This is a page that curates AI-related papers published worldwide. All content here is summarized using Google Gemini and operated on a non-profit basis. Copyright for each paper belongs to the authors and their institutions; please make sure to credit the source when sharing.
Benchmarking the Pedagogical Knowledge of Large Language Models
Created by
Haebom
Author
Maxime Lelievre , Amy Waldock, Meng Liu, Natalia Vald es Aspillaga, Alasdair Mackintosh, Mar ia Jos e Ogando Portela, Jared Lee, Paul Atherton, Robin AA Ince, Oliver GB Garrod
Outline
This paper overcomes the limitations of existing AI performance evaluation benchmarks that mainly focus on content knowledge and proposes a new benchmark for pedagogical knowledge assessment, "The Pedagogy Benchmark". This benchmark consists of questions covering various pedagogical subdomains (e.g., teaching strategies, assessment methods) based on professional development test questions for teachers, and aims to assess cross-domain pedagogical knowledge (CDPK) and special educational needs and disabilities (SEND) pedagogical knowledge. Model performance is analyzed and visualized through experimental results for 97 models (accuracy ranging from 28% to 89%), cost-accuracy analysis, and an online leaderboard ( https://rebrand.ly/pedagogy ) based on model properties (cost per token, open/closed weights, etc.). It emphasizes the potential of LLM in education and the importance of benchmarks in the field of education, and aims to establish a foundation for responsible and evidence-based LLM utilization.

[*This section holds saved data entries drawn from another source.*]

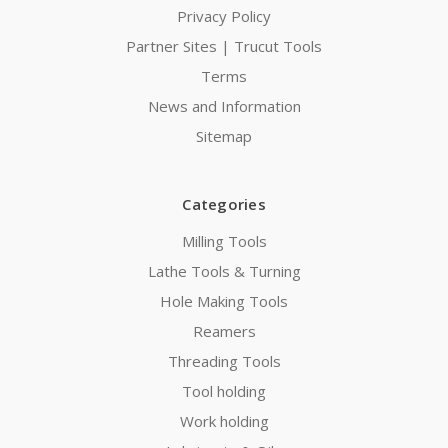
Privacy Policy
Partner Sites | Trucut Tools
Terms
News and Information
Sitemap
Categories
Milling Tools
Lathe Tools & Turning
Hole Making Tools
Reamers
Threading Tools
Tool holding
Work holding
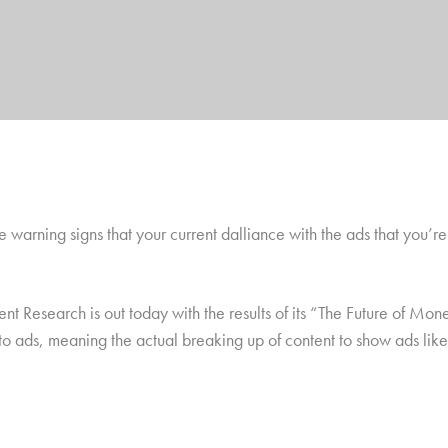
e warning signs that your current dalliance with the ads that you’re 
Research is out today with the results of its “The Future of Monet
 into ads, meaning the actual breaking up of content to show ads li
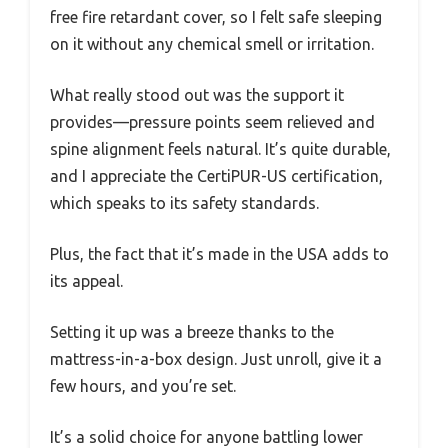
free fire retardant cover, so I felt safe sleeping
on it without any chemical smell or irritation.
What really stood out was the support it
provides—pressure points seem relieved and
spine alignment feels natural. It’s quite durable,
and I appreciate the CertiPUR-US certification,
which speaks to its safety standards.
Plus, the fact that it’s made in the USA adds to
its appeal.
Setting it up was a breeze thanks to the
mattress-in-a-box design. Just unroll, give it a
few hours, and you’re set.
It’s a solid choice for anyone battling lower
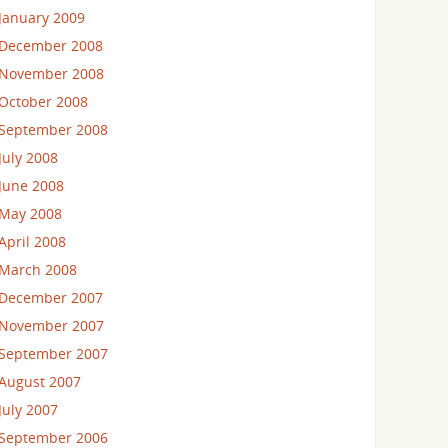
January 2009
December 2008
November 2008
October 2008
September 2008
July 2008
June 2008
May 2008
April 2008
March 2008
December 2007
November 2007
September 2007
August 2007
July 2007
September 2006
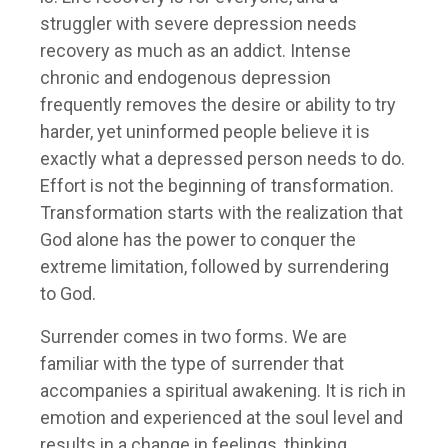
struggler with severe depression needs
recovery as much as an addict. Intense
chronic and endogenous depression
frequently removes the desire or ability to try
harder, yet uninformed people believe it is
exactly what a depressed person needs to do.
Effort is not the beginning of transformation.
Transformation starts with the realization that
God alone has the power to conquer the
extreme limitation, followed by surrendering
to God.
Surrender comes in two forms. We are
familiar with the type of surrender that
accompanies a spiritual awakening. It is rich in
emotion and experienced at the soul level and
results in a change in feelings, thinking,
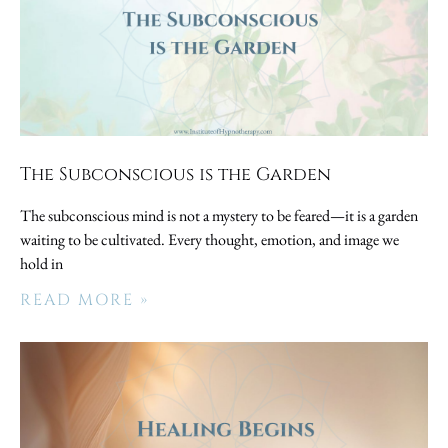
The Subconscious is the Garden
The subconscious mind is not a mystery to be feared—it is a garden
waiting to be cultivated. Every thought, emotion, and image we
hold in
READ MORE »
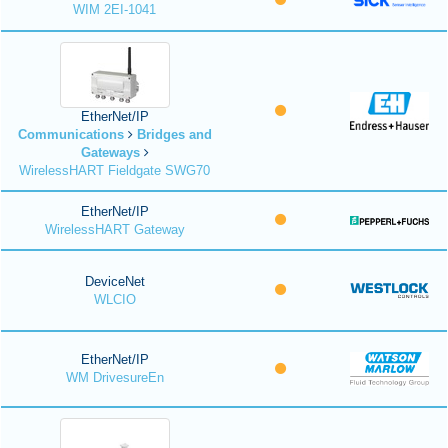
WIM 2EI-1041
EtherNet/IP
Communications
Bridges and
Gateways
WirelessHART Fieldgate SWG70
EtherNet/IP
WirelessHART Gateway
DeviceNet
WLCIO
EtherNet/IP
WM DrivesureEn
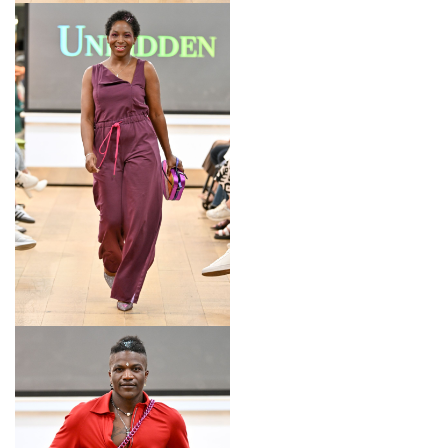
LOOK 15
LOOK 16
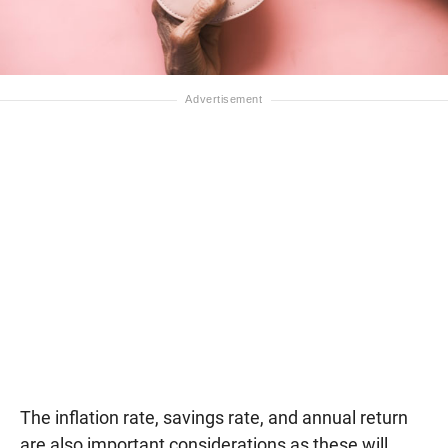
The inflation rate, savings rate, and annual return
are also important considerations as these will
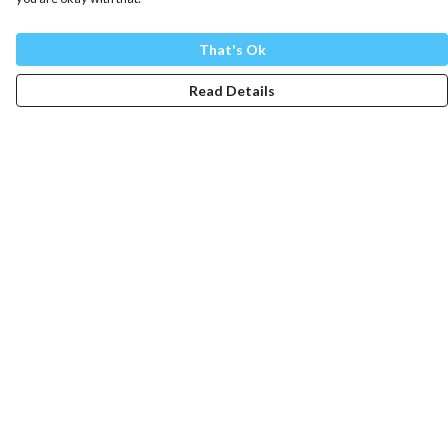
That's Ok
Read Details
Menu
Mens
Womens
Totes
Blog
The Journey
Help
Help Centre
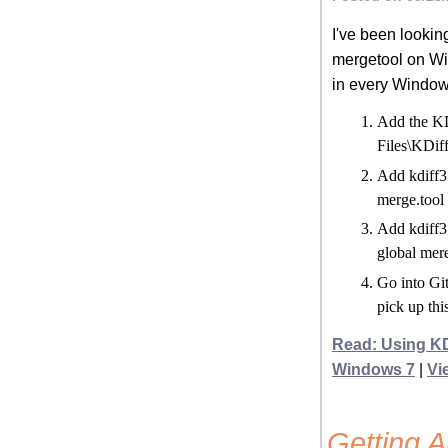
I've been looking
mergetool on Win
in every Windows
Add the KD
Files\KDiff
Add kdiff3 
merge.tool 
Add kdiff3 
global mer
Go into Git
pick up thi
Read: Using KD
Windows 7
|
Vi
Getting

We have established new benchmarks specific to the field of education, providing criteria to objectively assess the level of pedagogical knowledge of LLMs.
◦
Through performance comparison and analysis of various models, we revealed the applicability and limitations of LLM in the educational field.
◦
Cost-performance analysis provides guidelines for developing and selecting efficient models.
◦
Enables continuous model performance comparison and research through online leaderboards.
◦
You can contribute to responsible approaches and evidence-based policy making for the educational use of LLMs.
•
Limitations:
◦
The number or variety of questions included in the benchmark may not be sufficient.
◦
It may not fully reflect the complexity of actual educational settings.
◦
Questions may include language or cultural bias.
◦
Due to limitations in the evaluation metrics, the educational impact of the LLM may not be fully captured.
◦
There may be a lack of assessment of the model's generalization ability.